Pull every line containing "Avenue" from the listing below.

## Data
◆ ◆ ◆ ◆
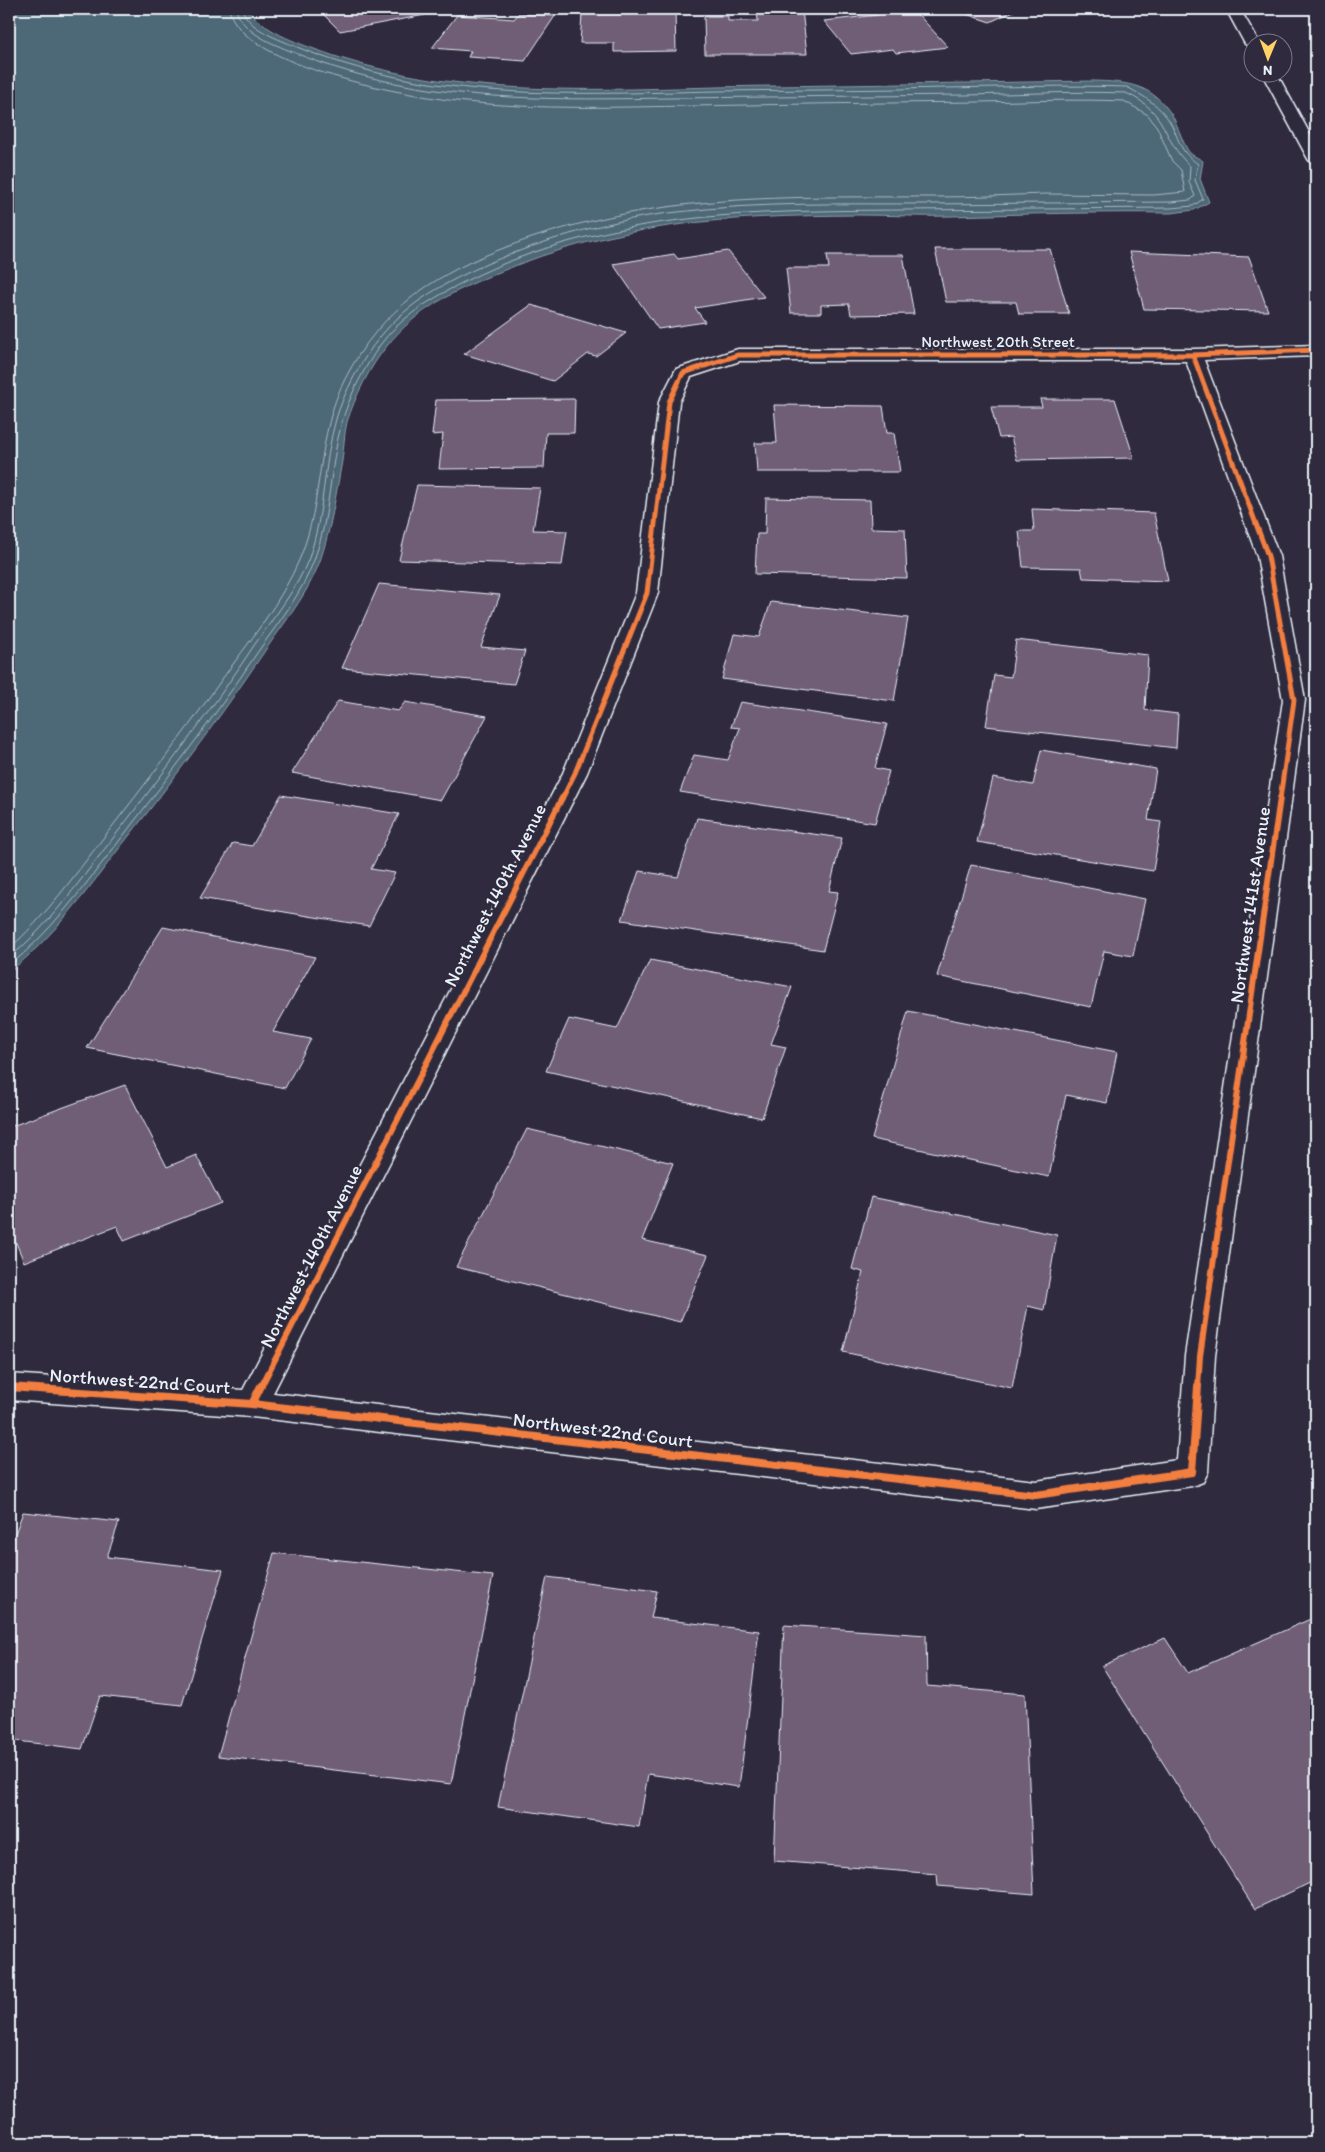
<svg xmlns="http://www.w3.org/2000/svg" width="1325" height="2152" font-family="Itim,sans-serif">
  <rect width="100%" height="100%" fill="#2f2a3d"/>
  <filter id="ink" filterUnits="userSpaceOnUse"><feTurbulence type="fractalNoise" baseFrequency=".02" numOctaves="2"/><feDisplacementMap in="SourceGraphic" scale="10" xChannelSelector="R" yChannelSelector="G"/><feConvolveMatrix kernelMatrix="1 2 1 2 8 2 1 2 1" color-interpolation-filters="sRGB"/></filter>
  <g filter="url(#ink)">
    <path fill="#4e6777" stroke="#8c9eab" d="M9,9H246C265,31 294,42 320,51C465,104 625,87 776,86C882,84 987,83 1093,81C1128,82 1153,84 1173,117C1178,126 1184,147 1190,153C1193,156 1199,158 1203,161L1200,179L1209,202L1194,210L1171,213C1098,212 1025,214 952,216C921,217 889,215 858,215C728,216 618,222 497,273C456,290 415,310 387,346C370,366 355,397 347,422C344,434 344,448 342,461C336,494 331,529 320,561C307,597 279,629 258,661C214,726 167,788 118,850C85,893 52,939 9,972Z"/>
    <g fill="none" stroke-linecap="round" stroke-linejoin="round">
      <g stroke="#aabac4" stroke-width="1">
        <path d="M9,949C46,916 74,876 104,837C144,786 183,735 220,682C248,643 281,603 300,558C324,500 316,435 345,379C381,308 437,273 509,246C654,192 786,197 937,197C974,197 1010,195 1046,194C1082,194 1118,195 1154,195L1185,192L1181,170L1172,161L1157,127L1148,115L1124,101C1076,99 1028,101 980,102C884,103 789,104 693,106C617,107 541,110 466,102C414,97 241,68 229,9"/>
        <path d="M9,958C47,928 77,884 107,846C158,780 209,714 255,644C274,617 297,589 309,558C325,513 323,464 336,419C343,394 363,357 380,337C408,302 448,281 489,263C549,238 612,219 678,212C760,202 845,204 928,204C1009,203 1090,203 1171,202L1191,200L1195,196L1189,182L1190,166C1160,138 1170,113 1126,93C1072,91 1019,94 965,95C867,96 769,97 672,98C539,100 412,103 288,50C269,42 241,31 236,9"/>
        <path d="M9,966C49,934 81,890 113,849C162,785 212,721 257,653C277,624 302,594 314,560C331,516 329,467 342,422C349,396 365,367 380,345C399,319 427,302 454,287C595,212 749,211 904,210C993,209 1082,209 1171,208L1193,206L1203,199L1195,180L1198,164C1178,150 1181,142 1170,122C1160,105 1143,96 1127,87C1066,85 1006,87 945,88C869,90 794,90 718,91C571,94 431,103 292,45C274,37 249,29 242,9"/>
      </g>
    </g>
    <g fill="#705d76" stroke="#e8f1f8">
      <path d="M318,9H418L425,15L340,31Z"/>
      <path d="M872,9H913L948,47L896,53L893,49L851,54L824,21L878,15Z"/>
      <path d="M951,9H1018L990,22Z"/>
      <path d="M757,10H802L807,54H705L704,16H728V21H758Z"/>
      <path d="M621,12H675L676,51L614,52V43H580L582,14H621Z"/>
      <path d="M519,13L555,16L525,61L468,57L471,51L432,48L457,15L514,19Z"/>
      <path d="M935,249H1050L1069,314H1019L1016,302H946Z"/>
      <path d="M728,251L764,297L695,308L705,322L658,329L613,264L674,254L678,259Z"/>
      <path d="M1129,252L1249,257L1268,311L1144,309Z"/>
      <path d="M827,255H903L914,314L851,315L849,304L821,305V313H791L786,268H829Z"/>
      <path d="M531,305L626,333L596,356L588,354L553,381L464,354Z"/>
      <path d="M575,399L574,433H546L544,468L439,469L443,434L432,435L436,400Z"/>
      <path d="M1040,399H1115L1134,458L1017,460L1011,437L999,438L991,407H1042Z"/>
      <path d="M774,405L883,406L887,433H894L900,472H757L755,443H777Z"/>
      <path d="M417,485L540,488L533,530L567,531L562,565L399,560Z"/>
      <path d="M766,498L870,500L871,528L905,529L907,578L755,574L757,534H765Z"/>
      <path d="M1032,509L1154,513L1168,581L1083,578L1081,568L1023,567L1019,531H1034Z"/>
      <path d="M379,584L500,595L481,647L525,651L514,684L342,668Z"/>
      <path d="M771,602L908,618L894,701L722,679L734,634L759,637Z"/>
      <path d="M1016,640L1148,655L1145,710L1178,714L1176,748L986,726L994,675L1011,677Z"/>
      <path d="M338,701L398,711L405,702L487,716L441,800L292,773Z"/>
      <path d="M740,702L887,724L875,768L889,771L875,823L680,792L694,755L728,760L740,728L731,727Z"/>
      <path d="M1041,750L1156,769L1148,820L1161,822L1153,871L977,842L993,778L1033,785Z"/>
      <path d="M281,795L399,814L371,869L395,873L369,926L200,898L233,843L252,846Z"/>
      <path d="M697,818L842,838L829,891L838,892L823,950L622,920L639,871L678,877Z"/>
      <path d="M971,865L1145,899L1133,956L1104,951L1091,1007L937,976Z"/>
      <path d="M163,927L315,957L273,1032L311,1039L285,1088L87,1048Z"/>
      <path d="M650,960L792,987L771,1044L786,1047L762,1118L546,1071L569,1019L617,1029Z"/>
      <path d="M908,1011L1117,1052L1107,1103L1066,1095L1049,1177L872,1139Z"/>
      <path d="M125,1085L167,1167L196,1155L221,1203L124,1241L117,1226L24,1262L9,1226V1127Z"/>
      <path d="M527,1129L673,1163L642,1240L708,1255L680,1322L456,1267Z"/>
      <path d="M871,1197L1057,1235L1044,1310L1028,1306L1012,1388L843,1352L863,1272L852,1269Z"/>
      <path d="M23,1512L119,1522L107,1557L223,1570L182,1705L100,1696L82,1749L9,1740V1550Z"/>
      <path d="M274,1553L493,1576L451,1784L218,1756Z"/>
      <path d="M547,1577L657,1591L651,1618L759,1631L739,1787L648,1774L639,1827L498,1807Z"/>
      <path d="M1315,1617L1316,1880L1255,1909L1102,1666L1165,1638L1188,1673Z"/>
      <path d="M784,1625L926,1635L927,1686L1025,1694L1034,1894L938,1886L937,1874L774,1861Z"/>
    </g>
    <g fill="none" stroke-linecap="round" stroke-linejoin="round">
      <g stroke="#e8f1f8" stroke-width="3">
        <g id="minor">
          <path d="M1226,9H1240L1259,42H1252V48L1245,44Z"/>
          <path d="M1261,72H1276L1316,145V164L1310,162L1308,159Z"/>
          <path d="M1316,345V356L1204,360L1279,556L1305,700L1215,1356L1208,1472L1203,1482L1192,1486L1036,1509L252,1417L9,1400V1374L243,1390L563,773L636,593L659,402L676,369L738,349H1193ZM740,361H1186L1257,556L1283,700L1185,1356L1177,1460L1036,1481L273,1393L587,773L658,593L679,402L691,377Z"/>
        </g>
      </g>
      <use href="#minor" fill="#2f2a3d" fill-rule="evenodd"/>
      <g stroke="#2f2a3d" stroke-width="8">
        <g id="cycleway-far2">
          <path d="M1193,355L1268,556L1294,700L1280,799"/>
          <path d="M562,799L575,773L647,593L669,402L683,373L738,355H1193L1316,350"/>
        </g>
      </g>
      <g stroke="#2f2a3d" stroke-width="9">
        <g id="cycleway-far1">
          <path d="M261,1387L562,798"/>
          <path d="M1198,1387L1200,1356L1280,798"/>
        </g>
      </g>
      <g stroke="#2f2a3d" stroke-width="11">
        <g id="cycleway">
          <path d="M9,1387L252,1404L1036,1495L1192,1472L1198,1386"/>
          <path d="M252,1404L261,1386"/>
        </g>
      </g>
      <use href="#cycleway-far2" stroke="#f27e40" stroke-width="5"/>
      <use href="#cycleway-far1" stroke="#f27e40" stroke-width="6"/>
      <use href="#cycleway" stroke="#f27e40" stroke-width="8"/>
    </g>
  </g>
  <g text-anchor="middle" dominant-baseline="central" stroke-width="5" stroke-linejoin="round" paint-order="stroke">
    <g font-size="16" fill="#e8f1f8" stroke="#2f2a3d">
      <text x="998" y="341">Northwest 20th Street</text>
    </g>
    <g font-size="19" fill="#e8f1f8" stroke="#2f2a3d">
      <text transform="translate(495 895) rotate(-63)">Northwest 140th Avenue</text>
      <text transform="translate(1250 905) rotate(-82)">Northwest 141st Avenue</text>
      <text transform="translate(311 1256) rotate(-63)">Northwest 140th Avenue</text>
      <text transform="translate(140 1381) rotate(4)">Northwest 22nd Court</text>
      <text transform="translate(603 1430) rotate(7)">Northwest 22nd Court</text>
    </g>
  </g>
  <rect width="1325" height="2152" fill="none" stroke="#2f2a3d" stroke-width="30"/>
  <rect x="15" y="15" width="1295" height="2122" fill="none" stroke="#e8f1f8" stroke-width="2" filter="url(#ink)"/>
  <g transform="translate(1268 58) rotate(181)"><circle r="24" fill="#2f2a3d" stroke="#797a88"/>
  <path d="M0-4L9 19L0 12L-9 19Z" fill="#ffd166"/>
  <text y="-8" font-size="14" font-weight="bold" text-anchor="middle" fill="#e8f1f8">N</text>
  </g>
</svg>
◆ ◆ ◆ ◆
## Task result
      <text transform="translate(495 895) rotate(-63)">Northwest 140th Avenue</text>
      <text transform="translate(1250 905) rotate(-82)">Northwest 141st Avenue</text>
      <text transform="translate(311 1256) rotate(-63)">Northwest 140th Avenue</text>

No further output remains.